Вдруг оба вздрогнули. Могучий звук прокатился одиноко в мертвой тишине, задрожал, как задетая у самого уха струна, и медленно замер. Первый, второй, третий — и весь воздух наполнился медленно-мерными медными гулами. У Вознесения благовестили к заутрене.
Остановились, прислушались.
— Да, ничего не будет, ничего не сделаем, — заговорил Рылеев, как будто повторяя то, что говорил благовест, — а все-таки надо начать! Раздастся глас свободы и разбудит спящих…
Говорил, как всегда, высокопарно, торжественно; но не в словах, а в лице и голосе его что-то было такое же простое, правдивое, как давеча у Пестеля.
Голицын положил ему руки на плечи и заглянул в лицо, бледное в бледной тусклости утра, точно мертвое.

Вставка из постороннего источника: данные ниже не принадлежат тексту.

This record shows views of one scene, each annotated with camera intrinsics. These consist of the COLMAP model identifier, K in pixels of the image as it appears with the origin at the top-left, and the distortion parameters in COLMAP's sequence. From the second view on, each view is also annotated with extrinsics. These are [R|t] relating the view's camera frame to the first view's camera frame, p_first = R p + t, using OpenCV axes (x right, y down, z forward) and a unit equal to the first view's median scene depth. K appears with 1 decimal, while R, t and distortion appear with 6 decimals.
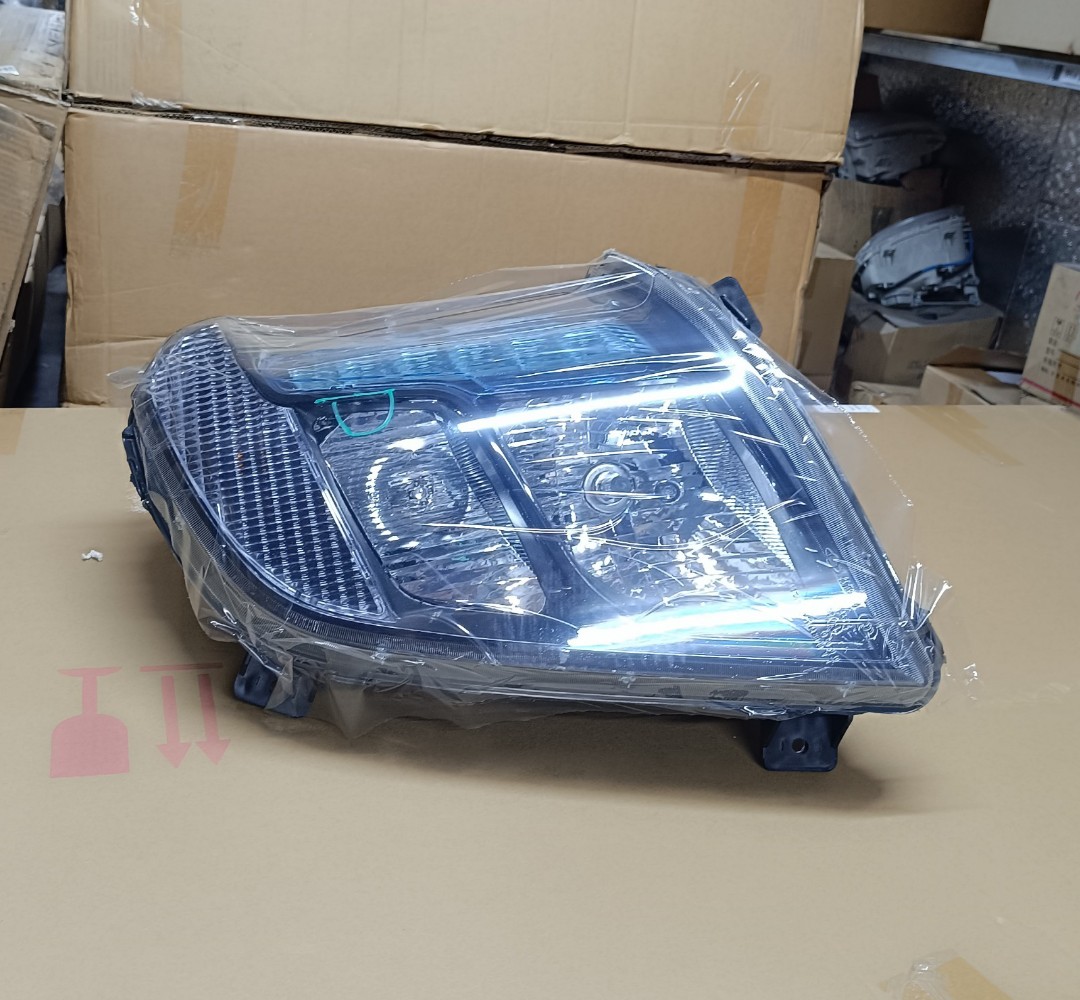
lens RADIAL K [[2030.8, 0, 540.0], [0, 2030.8, 500.0], [0, 0, 1]] dist [0.178923, -0.015317]
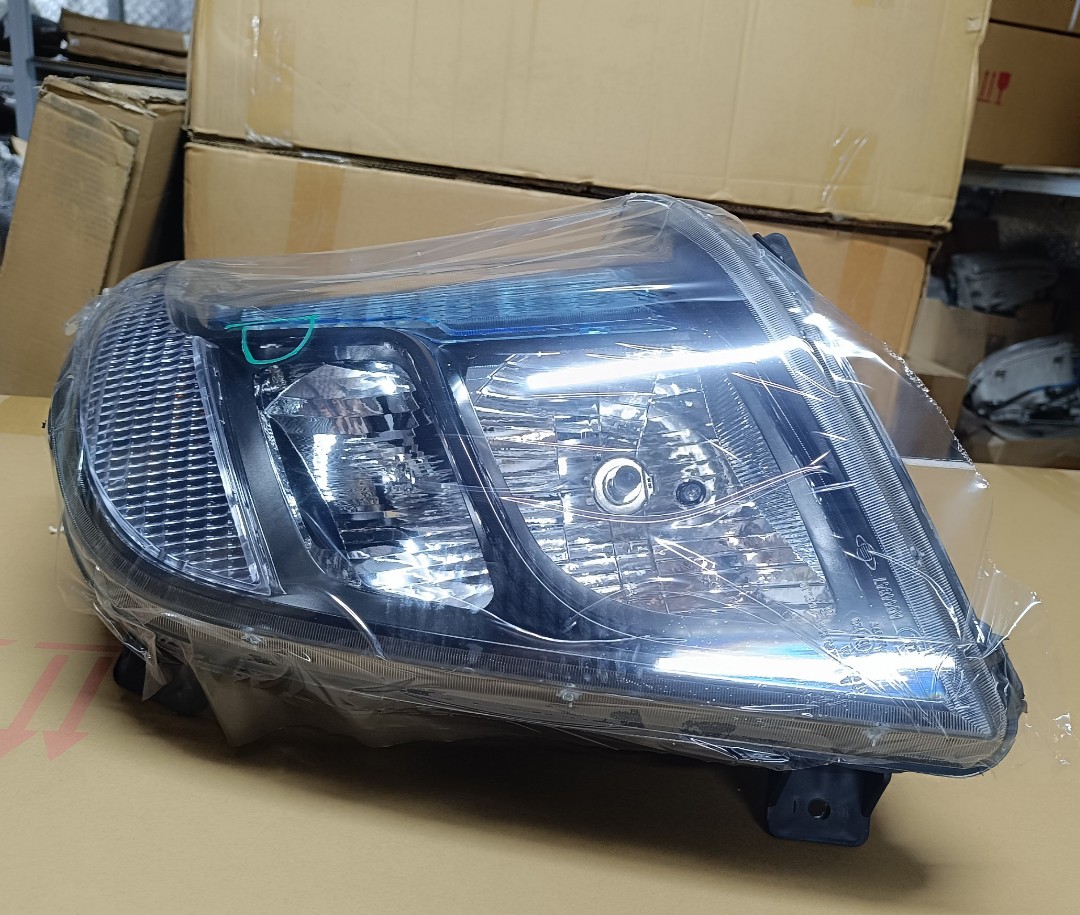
lens RADIAL K [[1210.7, 0, 537.1], [0, 1210.7, 573.3], [0, 0, 1]] dist [0.175295, -0.367634]
pose [[0.978626, 0.058792, -0.197065, 0.085765], [-0.069051, 0.996571, -0.045591, 0.047655], [0.193709, 0.058224, 0.979330, 0.412142]]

— Да, начать надо, — произнес и он, как бы отвечая на то, о чем спрашивал колокол. — Хотя вы и не верите в Бога, а помоги вам Бог!
Обнялись и поцеловались молча.
Когда Рылеев ушел, Голицын долго еще слушал благовест, потом снял шляпу и перекрестился с молитвою, с которой благословила его Софья:
«Сохрани, помоги, помилуй нас всех, Господи! Спаси, Матерь Пречистая!»

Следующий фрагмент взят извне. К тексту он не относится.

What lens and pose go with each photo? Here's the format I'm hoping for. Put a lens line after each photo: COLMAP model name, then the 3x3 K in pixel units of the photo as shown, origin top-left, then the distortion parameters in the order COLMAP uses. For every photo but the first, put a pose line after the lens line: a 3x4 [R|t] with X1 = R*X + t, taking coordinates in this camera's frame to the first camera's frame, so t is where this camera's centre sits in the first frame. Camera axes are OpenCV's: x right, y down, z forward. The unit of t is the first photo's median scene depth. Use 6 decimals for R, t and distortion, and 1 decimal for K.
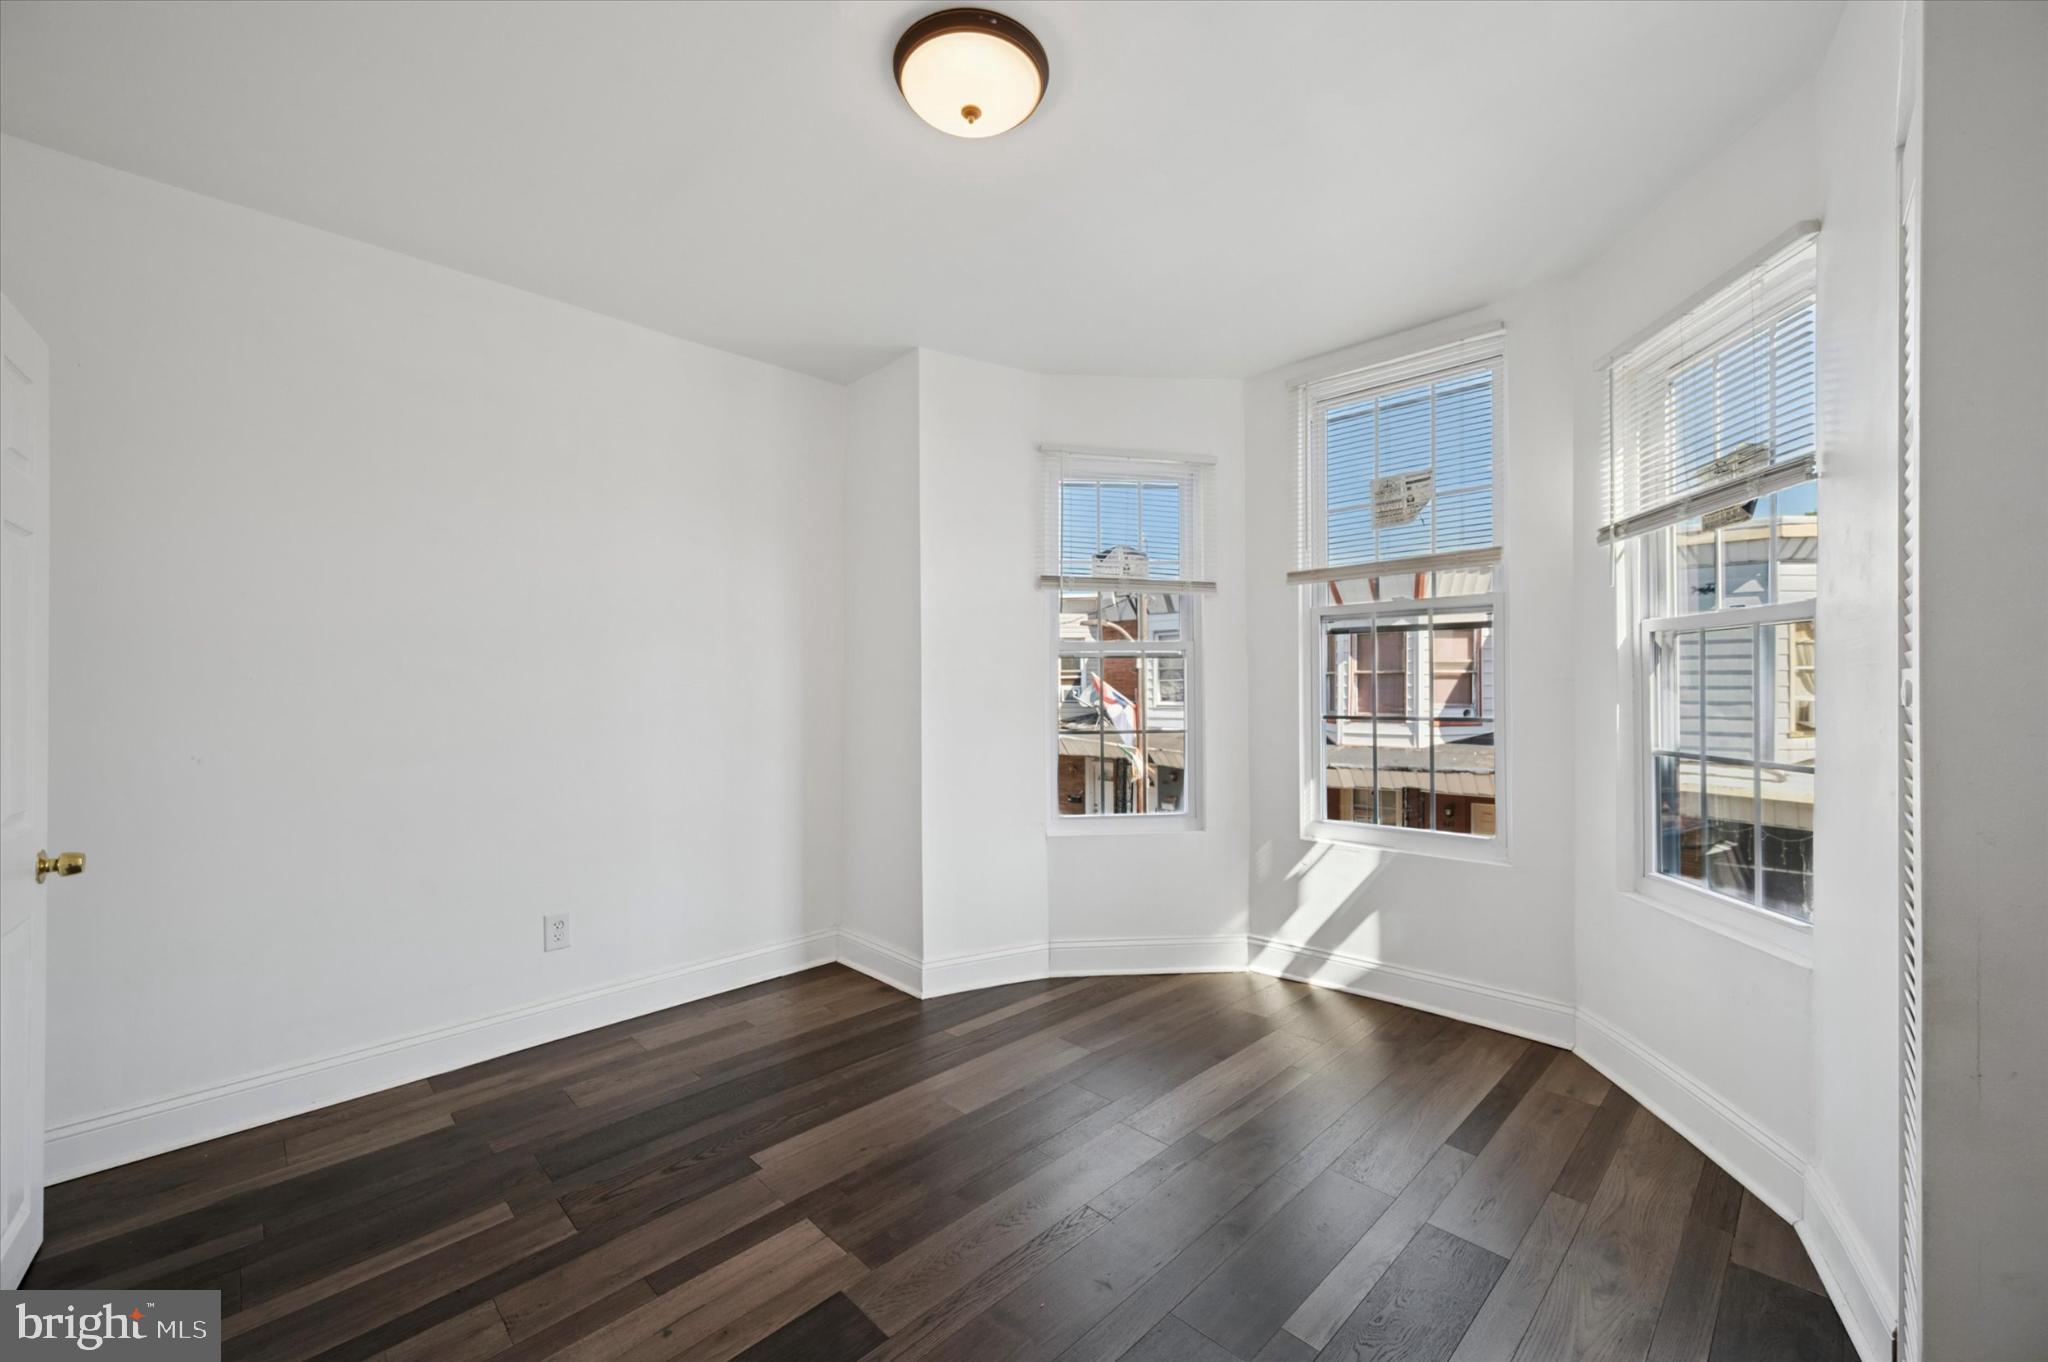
lens RADIAL K [[807.4, 0, 1029.1], [0, 807.4, 682.1], [0, 0, 1]] dist [-0.000382, -0.000607]
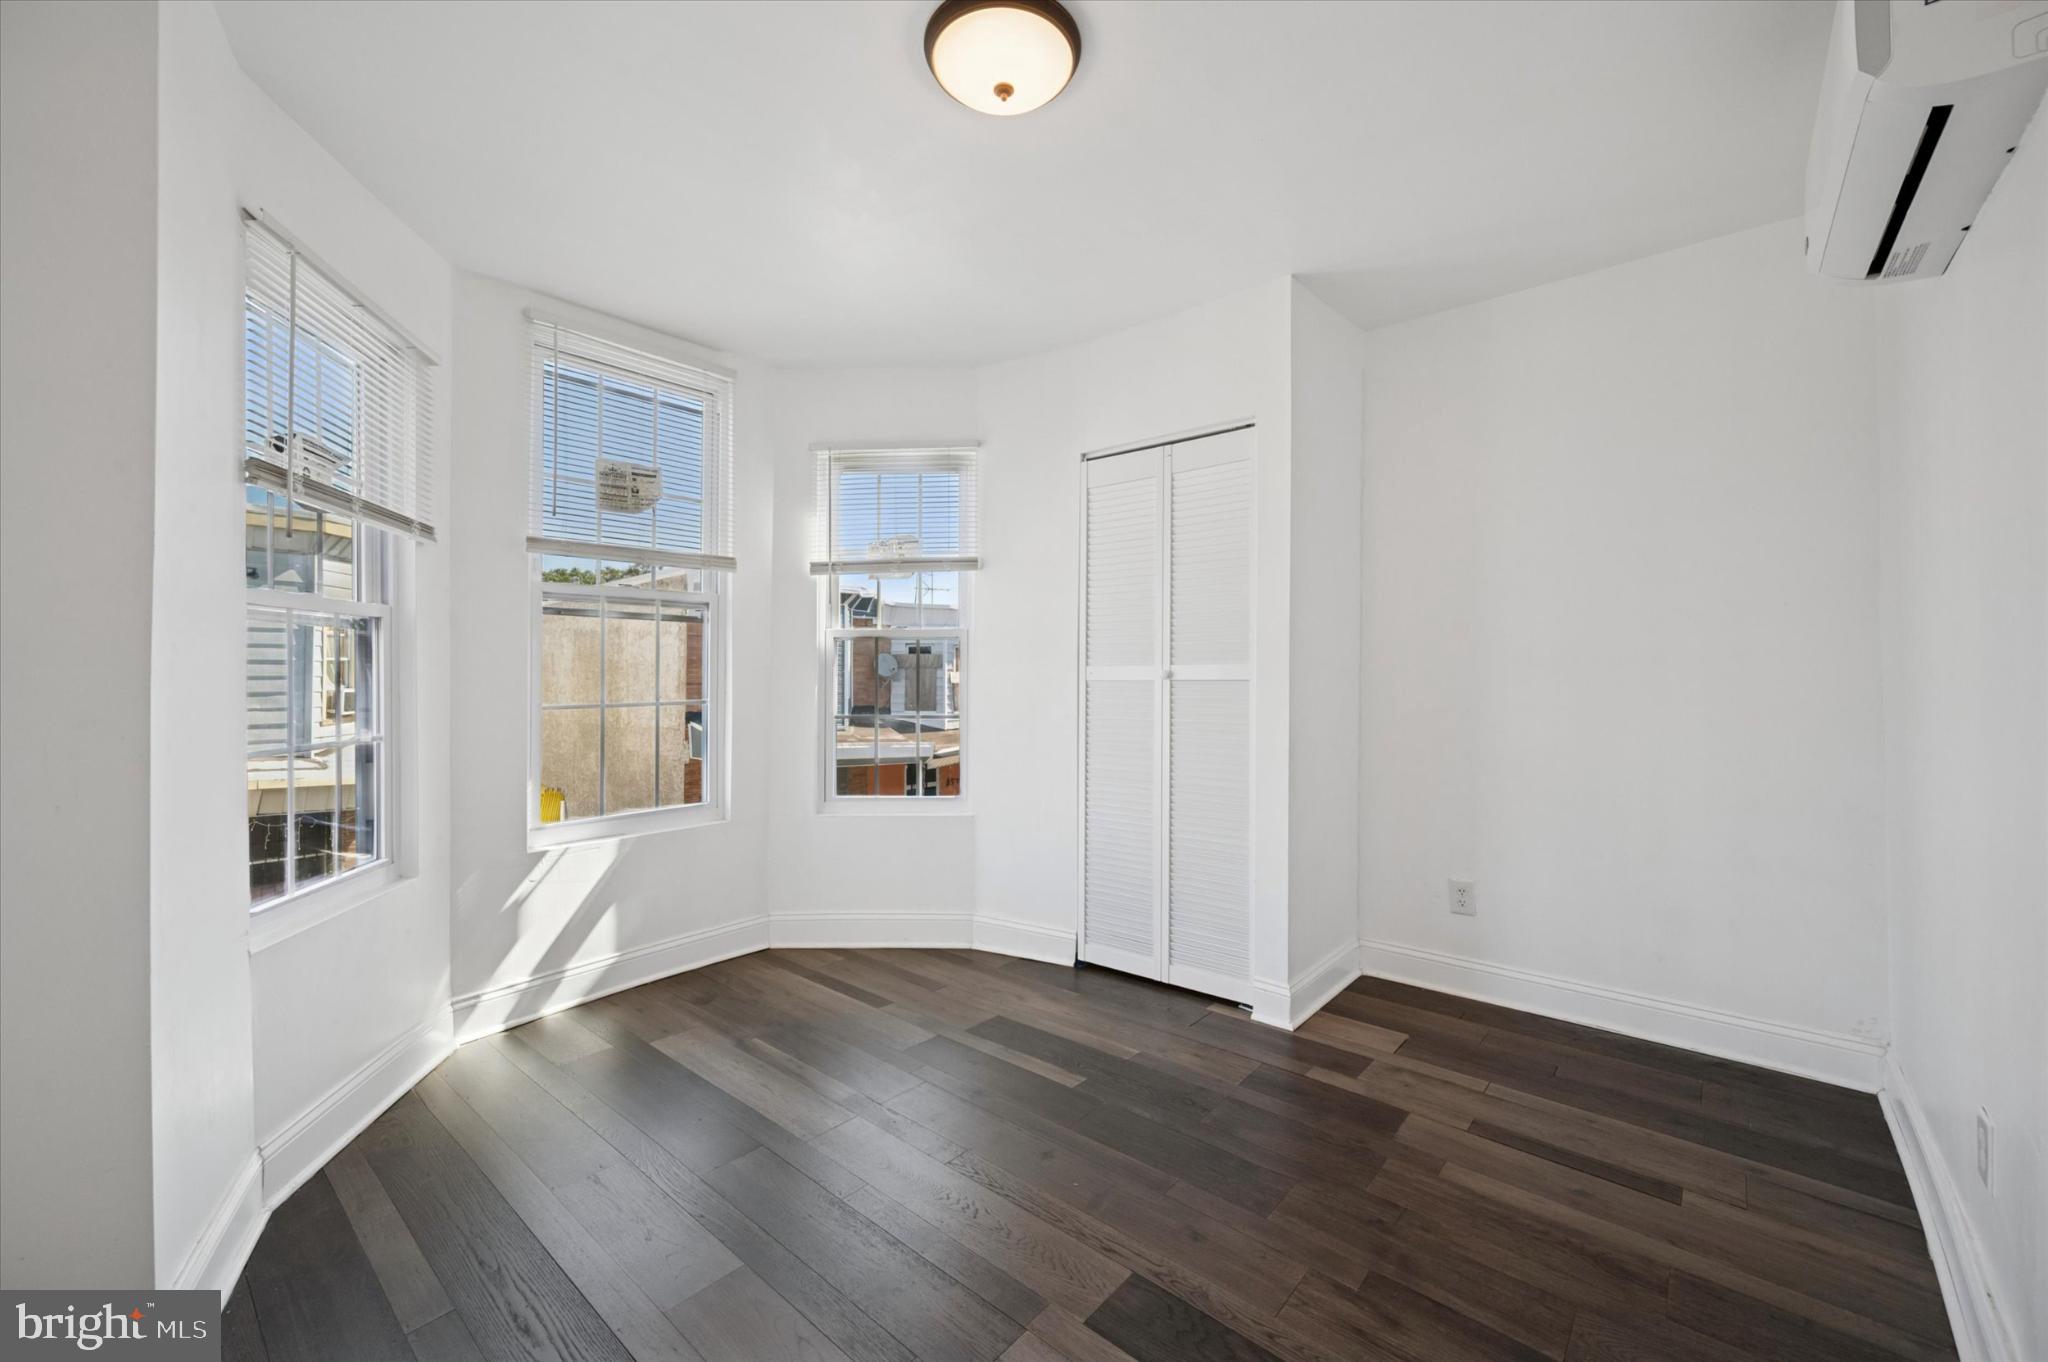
lens RADIAL K [[807.4, 0, 1029.3], [0, 807.4, 682.8], [0, 0, 1]] dist [-0.000382, -0.000607]
pose [[-0.082073, -0.003444, 0.996620, -0.573462], [-0.007886, 0.999965, 0.002806, 0.009670], [-0.996595, -0.007629, -0.082097, 0.571744]]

На следующий день у Полицейского моста на Невском встретил он Пестеля; лица не видал — шел сзади, — но узнал тотчас же. У Пестеля под мышкою был сверток, должно быть, персидская шаль, подарок сестре. Нагнав его, Голицын пошел рядом; но Пестель не замечал его и продолжал идти, не глядя по сторонам. Лицо безжизненное, взор невидящий, шаг размеренный: кажется, будь на дороге яма, — не остановился бы, как пущенный в ход автомат.